Even stabilizing at 550 still means more than a two-degree Centigrade change. It doesn't mean stopping climate change. It means limiting it to two degrees. If it's at 750, which some people have advocated, that means stopping it at three and a half degrees Centigrade.

What sort of plausible world would potentially save us? This was actually done by Shell. They looked at the potential of governance structures in the world, whether American economic power triumphed or whether the Asian markets took over. They actually looked at the sort of population, economic growth, the potential of new energy systems coming on board.

And this is not a projection, but it's a plausible future that they're now thinking about. British Petroleum's done something similar. Their view was that fossil fuels will continue to be important over the next 50 years, but the new emerging technologies of wind, biomass, solar are going to become more and more important such by 2050, 2060, one may have an energy market that's only half fossil fuel and is effectively half-- and I've just been reminded that wind power is also extremely important as well, [LAUGHS] which is indeed true that wind power is actually there in blue. I forgot to mention it. Yes, I know.

I've got two more [INAUDIBLE]. So the point is, how do you get there? In reality, it's not technology, in my opinion. It's actually getting the economic policies right. You need sector reform to get rid of perverse economic subsidies for fossil fuels. When you do that, it helps to promote energy efficiency. It helps to make a more level playing field for renewable energies.

We have to focus on renewable energy. We need to internalize the environmental pollution costs of local environmental pollution. So we need economic insurance, we need standards, we need regional agreements. But most of all, we need more renewable energy. And we need trading systems to bring the cost of energy down.
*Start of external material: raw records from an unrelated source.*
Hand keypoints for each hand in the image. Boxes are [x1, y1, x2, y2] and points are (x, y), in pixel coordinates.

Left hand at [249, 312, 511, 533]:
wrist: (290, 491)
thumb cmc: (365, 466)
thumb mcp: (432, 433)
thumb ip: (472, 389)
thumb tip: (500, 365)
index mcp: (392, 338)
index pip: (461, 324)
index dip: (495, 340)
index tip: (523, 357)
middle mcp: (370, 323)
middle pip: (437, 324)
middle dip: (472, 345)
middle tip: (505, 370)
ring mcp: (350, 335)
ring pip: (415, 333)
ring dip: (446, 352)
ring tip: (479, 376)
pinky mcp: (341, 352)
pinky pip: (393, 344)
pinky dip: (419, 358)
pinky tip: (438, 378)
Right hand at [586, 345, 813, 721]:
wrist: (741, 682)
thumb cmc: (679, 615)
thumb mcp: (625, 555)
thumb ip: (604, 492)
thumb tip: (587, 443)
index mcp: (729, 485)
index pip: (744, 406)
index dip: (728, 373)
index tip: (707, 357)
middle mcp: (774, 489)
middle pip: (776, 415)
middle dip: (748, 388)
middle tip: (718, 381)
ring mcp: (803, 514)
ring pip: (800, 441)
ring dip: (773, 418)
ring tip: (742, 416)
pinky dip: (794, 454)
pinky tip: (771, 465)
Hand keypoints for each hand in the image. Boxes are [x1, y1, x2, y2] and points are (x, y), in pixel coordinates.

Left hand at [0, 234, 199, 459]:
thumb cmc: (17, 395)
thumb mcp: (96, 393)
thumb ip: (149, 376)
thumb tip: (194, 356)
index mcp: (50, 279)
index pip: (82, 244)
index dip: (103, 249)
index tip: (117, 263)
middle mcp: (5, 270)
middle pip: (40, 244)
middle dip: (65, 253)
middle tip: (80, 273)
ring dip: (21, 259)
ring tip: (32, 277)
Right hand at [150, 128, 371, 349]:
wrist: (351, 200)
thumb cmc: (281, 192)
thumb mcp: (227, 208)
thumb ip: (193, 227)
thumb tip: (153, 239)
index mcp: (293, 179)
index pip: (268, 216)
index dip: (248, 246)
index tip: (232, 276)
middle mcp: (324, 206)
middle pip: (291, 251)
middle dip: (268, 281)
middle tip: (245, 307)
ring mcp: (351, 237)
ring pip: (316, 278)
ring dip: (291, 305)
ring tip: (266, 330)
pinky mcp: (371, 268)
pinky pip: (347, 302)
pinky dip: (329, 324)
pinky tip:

The last comment I'd like to make is very simply, has this ever worked before? The answer is, on the ozone issue, yes, there was complete success. There was a wonderful link between advances in science, the international scientific assessments, and policy conversion. From 1985 to 1995, we made a series of discoveries with respect to the ozone hole. Mario Molina, who won a Nobel Prize for his pioneering work with Sherry Rowland, who's in the audience here today, play the key role in this.

That as we understood the science, we interpreted it through the international assessment, so the whole scientific community. And the policy community listened. And there was a series of decisions such that, effectively, now all the long-lived chlorine- and bromine-containing compounds are being phased out. Atmospheric chlorine has not only peaked, it's starting to go down. We actually avoided-- and this is, effectively, what we're now seeing. It's peaked and it's going down. It avoided a world where chlorine could have gone up to 25 parts per million. It's now effectively about 3 and 1/2 and starting to go down.
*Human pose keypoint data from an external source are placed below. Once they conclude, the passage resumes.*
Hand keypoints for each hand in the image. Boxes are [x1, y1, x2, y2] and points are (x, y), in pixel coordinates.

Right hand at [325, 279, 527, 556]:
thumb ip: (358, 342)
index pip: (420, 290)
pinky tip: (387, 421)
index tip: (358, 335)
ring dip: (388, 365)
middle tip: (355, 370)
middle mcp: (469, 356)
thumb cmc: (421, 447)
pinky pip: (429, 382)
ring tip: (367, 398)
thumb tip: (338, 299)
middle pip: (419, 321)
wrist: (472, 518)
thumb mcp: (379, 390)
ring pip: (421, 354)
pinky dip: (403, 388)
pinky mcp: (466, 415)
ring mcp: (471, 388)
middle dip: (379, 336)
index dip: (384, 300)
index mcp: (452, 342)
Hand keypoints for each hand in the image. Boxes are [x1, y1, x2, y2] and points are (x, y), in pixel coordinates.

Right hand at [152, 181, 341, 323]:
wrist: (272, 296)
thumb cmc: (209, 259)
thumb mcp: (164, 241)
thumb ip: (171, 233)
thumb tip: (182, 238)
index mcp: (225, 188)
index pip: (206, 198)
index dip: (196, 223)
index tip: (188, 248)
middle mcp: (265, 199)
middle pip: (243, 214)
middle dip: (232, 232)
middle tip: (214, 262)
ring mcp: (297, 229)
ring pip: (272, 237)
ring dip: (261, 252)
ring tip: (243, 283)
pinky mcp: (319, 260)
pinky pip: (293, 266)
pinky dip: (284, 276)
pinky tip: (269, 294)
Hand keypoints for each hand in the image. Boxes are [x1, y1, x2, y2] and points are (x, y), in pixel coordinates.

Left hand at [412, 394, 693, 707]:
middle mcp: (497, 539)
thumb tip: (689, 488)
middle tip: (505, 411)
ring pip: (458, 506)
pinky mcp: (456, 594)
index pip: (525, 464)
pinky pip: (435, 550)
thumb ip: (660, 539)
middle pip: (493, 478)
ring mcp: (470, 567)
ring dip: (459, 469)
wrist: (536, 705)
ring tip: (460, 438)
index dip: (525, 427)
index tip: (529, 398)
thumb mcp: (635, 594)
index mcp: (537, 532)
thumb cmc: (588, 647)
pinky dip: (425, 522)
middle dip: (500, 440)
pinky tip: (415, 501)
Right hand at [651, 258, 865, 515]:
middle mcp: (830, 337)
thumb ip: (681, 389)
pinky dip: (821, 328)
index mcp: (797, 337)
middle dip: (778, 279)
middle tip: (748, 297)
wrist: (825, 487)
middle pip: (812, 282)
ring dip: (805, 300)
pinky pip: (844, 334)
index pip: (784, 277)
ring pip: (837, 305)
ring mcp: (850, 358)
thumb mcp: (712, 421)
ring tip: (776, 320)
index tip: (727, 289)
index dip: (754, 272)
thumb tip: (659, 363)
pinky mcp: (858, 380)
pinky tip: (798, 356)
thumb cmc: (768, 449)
How did we accomplish it? And what do we need in climate or biodiversity? Solid research from the individual researcher, national research programs. Sorry, principal investigators, national, international programs. The policy formulations are absolutely critical of the government, with the big international conventions, their science bodies. The assessment process is critical.

If you don't have an international assessment, one country uses one piece of science, another country uses another piece of science. So the national and international assessment process, which brings in the scientists, the technologists, the economists, and the ethicists, which is absolutely critical, is to bring the ethical dimension. Absolutely critical.

We need financial instruments, including how to make the market work. And the role of civil society-- the general public, the NGOs, industry, and the media absolutely critical.

The bottom line is we need political will. We need better science. There's no question. But even more, we need political will, and we need to take an integrated approach if indeed we are to protect our environment. Thank you.